Was Stonehenge a solar calendar?

Recent geochemical research has found that most of the sarsen stones come from the same geographical area

Stonehenge has astronomical insights embedded in its architecture, and scholars have long debated how the site may have been used to keep time. Now, though, University of Bournemouth archaeologist Professor Timothy Darvill has proposed a new, archaeologically supported numerological interpretation that explains how the Neolithic monument may have functioned as a perpetual solar calendar.

IMAGE: Antiquity Publications Ltd/photograph by T Darvill.

Based on tropical years of approximately 365.25 days (the time it takes the Earth to complete one orbit of the Sun), solar calendars are used to track days, weeks, and months in line with seasonal cycles, making them particularly useful systems for regulating agrarian-based human routines. The calendar we use today, the Gregorian calendar, is one such example, but the earliest known systems date back several millennia.

At Stonehenge, Timothy highlights three components that could be regarded as the ‘building blocks’ of a Neolithic solar calendar. In a paper recently published in Antiquity (https://doi.org/10.15184/aqy.2022.5), he points to the Trilithon Horseshoe (five sarsen trilithons arranged in a ‘U’-shape), which sits at the centre of the Sarsen Circle (originally made up of 30 stones). Both of these elements are framed by the Station Stone Rectangle (comprising four smaller uprights, only two of which survive).

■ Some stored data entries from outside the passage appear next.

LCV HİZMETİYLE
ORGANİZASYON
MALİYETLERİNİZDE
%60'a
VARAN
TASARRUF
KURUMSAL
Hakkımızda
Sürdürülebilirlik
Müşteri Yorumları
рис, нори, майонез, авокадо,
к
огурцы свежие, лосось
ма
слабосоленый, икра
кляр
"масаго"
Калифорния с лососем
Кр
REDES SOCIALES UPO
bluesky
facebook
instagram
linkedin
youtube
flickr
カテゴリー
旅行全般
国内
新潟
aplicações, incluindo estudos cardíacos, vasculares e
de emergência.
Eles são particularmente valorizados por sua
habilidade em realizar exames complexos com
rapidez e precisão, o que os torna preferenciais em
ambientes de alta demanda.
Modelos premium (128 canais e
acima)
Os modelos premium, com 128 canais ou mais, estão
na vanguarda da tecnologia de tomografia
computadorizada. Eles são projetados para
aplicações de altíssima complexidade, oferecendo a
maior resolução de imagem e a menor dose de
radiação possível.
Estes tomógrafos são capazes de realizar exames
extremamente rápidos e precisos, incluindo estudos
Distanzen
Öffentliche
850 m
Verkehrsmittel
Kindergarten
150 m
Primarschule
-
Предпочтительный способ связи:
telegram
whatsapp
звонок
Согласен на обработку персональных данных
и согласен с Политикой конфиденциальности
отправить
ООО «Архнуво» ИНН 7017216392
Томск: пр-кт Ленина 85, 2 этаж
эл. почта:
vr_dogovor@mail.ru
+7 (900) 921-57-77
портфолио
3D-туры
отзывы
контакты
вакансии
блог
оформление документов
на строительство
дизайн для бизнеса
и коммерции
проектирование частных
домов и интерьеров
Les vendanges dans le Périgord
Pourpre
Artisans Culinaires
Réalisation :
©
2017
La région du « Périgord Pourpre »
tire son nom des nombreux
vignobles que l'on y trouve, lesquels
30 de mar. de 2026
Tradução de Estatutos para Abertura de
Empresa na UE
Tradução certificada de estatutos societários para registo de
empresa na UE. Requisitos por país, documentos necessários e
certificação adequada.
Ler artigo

All three of these aspects are oriented north-east to south-west along Stonehenge’s principal astronomical axis, which is aligned on the summer and winter solstices. Crucially, archaeological analysis of the site’s development (see CA 275 and Darvill et al. Antiquity; https://doi.org/10.1017/S0003598X00048225) has shown they were all established during the same building phase (2620-2480 BC). Recent geochemical research, moreover, has found that most of the sarsen stones come from the same geographical area, in West Woods, a short distance to the north (CA 367 and Nash et al. Science Advances; https://doi.org/10.1126/sciadv.abc0133), lending further weight to the possibility that all three components were conceived of as a single unit.

Taking the solstitial alignment of these features as his cue, Timothy analysed the monument’s layout to look for calendrical clues. ‘The proposed calendar works in a very straightforward way. Each of the 30 stones in the Sarsen Circle represents a day within a month, itself divided into three weeks each of ten days,’ he explained, noting that gaps between certain stones appear to split the circle into three sections. A 12-month solar calendar of this kind would have required a leap day every four years and an intercalary month of five days, ‘represented by the five Trilithons in the centre of the site’, Timothy said. ‘The four Station Stones outside the Sarsen Circle provide markers to notch-up until a leap day.’ This system would have seen the solstices framed annually by the same stone pairings.

As for where the system could have come from, Timothy acknowledges that it could have evolved locally. Solar calendars were not unique to Britain, however – similar ideas were also emerging in the eastern Mediterranean region, particularly in Egypt and Mesopotamia. ‘Such a solar calendar was developed in the eastern Mediterranean in the centuries after 3000 BC, and was adopted in Egypt as the Civil Calendar around 2700 BC and widely used at the start of the Old Kingdom about 2600 BC,’ he said. It is possible, therefore, that these solar ideas could have arrived in Britain from further afield. ‘Such a source would be part of the widespread interest in solar cults across Europe and the Old World from the mid-3rd millennium onwards,’ Timothy said.